None of us writers exists in a vacuum. Like any other workmen, we network with each other and create mechanisms by which to advance our craft. In modern-day America, these support mechanisms most often take the form of writers' groups. These groups have in many cases existed for decades, often with a membership (typically of between five and ten writers) that has varied little or not at all during the entire life of the organization. In the pre-Internet era, these groups would exchange manuscripts by mail, then meet (usually on a weeknight) once a month in order to comment upon and critique each other's work. Over the long months and years, everyone would get to know each other, and many close friendships developed. If one or more of the writers became successful, they eagerly shared their learnings (and their equally important literary contacts) with the rest. Because the critiquing was done on a face-to-face basis, a certain sense of intimacy and honesty developed.

While many of these kinds of groups still exist today, they are being replaced by and large by Internet-based writing groups. On the Internet, document transfer is faster and cheaper. There is no need to actually print out the stories. And, with group sizes often running to a hundred or more, critiques can often be had virtually without delay. Technology marches onward!

While there are many "plusses" to the Internet-based writing group, however, there are many minuses as well. Internet-based groups, largely (in my opinion) due to the inherent lack of meaningful face-to-face contact, never seem to achieve the level of intimacy needed to promote honest, hard-hitting critiquing. When an on-line writer's group member suggests bringing a story to market, for example, only very rarely have I ever seen another member say something like "It's not up to snuff" or "This story is not saleable in its current form". Yet this is exactly the kind of advice that a budding writer needs to hear most of all!

In many cases, in other words, Internet-based writer's support groups tend to turn into mutual admiration societies instead of hard-hitting critique groups, and the members soon begin to believe themselves to be far better authors than they really are as a result. This is a tragedy, because in my view at least the very act of joining such a group is a statement of one's intention to pursue the craft of writing seriously. Yet, very often, the new member submits story after story only to be told "What wonderful work!" instead of "Your grammar skills suck!" "How imaginative!" the writer hears, when what they need to be told is "Your plot was murky and your characters shallow and inconsistent". As a critiquer on the Internet writer's support group that I belong to, I myself will admit to falling into this trap quite regularly. Face to face, I would be far more honest, and far more would be achieved. Yet, given the already emotionally "cold" medium of e-mail, it is very difficult indeed to be hard-nosed and unyielding. Friendship must be left at the door in a writer's group, in order for it to function effectively.
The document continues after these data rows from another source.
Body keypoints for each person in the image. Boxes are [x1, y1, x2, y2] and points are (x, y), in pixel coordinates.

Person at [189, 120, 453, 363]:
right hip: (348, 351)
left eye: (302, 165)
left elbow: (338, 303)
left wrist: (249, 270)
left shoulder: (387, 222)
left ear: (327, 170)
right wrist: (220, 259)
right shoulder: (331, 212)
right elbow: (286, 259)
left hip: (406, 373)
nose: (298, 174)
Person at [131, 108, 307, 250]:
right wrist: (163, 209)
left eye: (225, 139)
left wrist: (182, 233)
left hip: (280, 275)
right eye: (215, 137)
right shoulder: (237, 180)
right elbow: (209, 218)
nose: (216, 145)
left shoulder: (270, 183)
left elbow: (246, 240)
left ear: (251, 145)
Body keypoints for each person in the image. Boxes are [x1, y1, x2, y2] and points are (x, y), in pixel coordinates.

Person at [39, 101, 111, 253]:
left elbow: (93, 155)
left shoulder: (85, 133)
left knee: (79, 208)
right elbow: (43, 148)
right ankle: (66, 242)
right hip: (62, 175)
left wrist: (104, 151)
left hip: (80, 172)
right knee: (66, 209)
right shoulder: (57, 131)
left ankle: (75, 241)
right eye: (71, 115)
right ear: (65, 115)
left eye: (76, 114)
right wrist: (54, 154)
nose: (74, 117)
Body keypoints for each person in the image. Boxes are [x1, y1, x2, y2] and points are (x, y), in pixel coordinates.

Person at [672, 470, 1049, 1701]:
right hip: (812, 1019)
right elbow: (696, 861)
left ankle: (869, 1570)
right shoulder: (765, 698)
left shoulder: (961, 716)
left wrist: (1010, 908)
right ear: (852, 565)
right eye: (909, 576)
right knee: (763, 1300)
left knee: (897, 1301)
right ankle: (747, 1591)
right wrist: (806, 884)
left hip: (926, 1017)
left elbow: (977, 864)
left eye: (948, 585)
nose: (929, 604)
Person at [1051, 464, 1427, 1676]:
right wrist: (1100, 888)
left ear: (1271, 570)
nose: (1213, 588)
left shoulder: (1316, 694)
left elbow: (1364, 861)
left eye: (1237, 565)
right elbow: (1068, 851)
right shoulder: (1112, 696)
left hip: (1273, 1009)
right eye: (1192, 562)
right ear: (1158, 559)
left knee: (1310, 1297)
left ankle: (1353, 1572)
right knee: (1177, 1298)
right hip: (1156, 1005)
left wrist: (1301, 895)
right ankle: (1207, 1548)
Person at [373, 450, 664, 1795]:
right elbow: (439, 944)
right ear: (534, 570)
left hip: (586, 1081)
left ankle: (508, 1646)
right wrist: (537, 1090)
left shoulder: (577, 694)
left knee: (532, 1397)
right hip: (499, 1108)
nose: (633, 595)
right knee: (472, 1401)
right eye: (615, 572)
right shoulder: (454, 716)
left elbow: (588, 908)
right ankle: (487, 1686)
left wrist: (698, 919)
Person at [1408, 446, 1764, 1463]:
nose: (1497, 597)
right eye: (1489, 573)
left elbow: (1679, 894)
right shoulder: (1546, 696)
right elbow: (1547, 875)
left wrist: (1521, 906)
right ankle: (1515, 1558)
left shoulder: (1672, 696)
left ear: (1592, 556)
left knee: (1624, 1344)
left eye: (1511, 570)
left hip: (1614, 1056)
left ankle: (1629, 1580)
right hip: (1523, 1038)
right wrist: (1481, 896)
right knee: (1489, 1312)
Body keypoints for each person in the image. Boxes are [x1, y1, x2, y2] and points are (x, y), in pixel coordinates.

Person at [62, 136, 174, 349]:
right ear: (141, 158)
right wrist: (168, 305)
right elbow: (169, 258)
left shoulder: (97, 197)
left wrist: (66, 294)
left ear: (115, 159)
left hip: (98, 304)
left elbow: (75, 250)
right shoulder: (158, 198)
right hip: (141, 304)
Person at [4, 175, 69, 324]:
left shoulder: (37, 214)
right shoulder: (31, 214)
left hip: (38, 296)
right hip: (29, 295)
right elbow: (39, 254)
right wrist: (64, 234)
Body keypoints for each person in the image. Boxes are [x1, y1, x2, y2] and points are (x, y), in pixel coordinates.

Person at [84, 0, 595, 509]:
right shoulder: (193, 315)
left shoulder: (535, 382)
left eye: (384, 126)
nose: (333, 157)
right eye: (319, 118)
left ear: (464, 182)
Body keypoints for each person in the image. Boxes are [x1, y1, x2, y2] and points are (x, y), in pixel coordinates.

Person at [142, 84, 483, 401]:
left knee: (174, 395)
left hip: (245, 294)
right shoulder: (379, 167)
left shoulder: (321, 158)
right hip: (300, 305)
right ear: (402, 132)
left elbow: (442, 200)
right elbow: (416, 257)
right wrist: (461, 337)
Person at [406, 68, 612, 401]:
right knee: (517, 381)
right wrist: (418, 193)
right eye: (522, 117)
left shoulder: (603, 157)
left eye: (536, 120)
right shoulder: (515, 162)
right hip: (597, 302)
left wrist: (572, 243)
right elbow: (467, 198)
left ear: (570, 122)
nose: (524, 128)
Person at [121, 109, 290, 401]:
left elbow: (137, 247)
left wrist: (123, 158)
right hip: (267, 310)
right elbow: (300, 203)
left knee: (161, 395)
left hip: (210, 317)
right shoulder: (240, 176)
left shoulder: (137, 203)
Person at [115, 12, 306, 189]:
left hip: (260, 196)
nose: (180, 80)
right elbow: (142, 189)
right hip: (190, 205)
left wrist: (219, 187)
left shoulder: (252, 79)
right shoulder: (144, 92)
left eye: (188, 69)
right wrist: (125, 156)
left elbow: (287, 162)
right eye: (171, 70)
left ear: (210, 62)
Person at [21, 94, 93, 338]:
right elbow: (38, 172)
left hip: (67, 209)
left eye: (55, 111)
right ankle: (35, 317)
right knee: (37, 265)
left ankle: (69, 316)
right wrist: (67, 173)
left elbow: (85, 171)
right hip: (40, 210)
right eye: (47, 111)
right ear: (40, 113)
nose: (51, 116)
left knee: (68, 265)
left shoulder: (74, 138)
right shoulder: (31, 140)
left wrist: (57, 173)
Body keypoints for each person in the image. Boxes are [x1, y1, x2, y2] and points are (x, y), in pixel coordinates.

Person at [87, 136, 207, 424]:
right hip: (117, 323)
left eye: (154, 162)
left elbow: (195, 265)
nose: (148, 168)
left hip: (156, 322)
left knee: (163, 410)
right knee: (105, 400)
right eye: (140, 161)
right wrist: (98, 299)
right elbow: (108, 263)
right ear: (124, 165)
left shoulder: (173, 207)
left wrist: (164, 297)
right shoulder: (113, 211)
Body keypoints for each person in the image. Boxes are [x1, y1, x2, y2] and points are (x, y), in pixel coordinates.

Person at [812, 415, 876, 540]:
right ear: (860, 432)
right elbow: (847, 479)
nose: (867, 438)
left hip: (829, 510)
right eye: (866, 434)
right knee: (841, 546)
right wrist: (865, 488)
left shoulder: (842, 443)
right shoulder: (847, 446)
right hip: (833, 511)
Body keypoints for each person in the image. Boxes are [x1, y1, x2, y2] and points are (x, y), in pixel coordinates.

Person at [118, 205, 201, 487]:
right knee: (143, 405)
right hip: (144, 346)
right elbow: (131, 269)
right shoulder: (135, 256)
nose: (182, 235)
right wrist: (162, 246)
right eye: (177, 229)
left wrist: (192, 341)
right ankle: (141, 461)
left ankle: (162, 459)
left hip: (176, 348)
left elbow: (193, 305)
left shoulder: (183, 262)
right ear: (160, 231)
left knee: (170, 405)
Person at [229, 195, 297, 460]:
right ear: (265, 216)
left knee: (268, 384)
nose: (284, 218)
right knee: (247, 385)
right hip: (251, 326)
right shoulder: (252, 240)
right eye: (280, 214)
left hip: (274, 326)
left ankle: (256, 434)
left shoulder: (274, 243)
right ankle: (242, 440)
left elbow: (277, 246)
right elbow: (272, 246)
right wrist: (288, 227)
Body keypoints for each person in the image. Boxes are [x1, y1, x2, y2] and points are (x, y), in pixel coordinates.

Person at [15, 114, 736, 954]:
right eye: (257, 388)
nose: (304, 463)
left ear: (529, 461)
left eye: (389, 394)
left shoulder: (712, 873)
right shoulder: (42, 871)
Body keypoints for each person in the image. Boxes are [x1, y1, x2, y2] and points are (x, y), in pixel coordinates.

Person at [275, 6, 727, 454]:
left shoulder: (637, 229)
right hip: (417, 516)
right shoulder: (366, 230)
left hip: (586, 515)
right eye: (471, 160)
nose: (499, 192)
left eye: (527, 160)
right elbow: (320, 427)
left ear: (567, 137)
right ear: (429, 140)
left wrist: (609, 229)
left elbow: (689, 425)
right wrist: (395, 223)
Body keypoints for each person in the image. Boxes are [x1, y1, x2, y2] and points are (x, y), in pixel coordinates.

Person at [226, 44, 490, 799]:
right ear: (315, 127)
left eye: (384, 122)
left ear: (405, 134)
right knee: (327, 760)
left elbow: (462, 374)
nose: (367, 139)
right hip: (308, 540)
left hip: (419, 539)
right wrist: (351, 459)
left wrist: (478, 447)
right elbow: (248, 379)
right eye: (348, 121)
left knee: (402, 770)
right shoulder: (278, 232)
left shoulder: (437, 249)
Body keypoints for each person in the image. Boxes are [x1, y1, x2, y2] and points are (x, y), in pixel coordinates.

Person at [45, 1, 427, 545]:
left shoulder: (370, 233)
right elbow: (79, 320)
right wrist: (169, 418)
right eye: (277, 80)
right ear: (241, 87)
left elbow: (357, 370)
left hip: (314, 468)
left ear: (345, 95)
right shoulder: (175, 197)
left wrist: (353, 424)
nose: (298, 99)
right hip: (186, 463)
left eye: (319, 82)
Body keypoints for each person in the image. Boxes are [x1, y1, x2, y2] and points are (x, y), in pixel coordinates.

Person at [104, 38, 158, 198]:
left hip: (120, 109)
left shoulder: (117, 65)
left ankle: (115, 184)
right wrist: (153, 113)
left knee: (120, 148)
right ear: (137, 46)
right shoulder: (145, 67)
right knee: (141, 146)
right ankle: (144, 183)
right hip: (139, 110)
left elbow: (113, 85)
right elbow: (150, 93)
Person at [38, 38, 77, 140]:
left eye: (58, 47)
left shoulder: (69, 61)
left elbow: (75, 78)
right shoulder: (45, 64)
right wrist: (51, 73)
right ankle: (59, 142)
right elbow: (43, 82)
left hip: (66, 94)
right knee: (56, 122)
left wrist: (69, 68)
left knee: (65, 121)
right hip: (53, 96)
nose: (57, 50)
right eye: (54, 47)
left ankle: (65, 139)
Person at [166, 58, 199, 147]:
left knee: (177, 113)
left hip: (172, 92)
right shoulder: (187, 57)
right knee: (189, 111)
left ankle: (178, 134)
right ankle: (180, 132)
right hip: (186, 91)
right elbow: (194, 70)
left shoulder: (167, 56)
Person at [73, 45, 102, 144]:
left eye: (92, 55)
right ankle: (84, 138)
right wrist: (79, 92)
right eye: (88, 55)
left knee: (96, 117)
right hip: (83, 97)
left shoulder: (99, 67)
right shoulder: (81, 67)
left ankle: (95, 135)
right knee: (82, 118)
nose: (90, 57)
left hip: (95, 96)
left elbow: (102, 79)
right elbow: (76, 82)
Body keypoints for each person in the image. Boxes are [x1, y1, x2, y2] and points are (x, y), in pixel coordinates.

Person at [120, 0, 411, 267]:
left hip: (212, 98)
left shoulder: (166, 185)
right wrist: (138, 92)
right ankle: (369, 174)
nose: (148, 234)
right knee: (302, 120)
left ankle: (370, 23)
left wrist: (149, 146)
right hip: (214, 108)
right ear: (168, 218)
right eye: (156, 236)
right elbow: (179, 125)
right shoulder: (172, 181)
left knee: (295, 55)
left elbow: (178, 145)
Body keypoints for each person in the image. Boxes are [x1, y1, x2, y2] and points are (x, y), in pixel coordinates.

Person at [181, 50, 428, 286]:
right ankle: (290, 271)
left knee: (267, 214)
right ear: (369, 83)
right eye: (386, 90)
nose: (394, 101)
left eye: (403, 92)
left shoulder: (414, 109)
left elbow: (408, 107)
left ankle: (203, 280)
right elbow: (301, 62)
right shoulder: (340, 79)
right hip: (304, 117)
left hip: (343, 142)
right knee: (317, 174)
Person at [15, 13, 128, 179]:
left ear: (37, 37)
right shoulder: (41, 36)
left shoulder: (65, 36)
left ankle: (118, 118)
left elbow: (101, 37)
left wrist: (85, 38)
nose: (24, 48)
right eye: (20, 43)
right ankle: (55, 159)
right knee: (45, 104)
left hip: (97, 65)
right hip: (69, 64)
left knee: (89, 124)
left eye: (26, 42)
Somehow, this seems far harder to achieve in an on-line setting.

There's another weakness inherent in on-line writer's groups, as well. Most of them will accept as members anyone at all who wishes to join up. The problem here is that if the percentage of genuinely skilled writers is not high enough, then all that can be achieved is for mediocrity to perpetuate itself. No matter how unpopular the notion may be, it is a fact that some individuals are better writers than others. If there are too many unskilled writers in a given group, then they will spend far too much time cycling mistaken notions amongst themselves. New members will be unable to distinguish the good advice from the bad, and no one will improve very much or very quickly. Even worse, the more skilled writers are in a position where they have nothing important to gain from such a group any longer, except to sink long hours into helping beginners that probably will prefer to follow the far less painful advice of their fellow beginners anyhow. In the end, the genuinely skilled critiquers tend to quietly fold up their tents and leave. After all, no one who really needs to listen to them is doing so anymore. They have been drowned out utterly.

Professional editors can and do help to fill this void in credibility, mostly through rejecting low-skill manuscripts by the dozens every single day. Eventually, a prospective writer begins to get the idea that the work that his unpublished friends are telling him is so very good is in fact not so outstanding after all, not in the "big leagues". At this point, he or she has come to the first real lesson of their professional writing lives, and from the moment that this truth is recognized, all of the "Wow, that's great!" critiquing takes on a whole new form and shape. It is only at this point that a writer is truly able to begin critiquing others, and therefore to successfully participate in and benefit from a quality writer's group.

Writing for publication is not an easy thing; most of the prospective authors reading this will not make one thin dime writing in their entire lives. Be very wary indeed of anyone who tries to tell you that it is easy to reach your goal, and remember always that if a critique or review seems too good to be true, then it very probably is.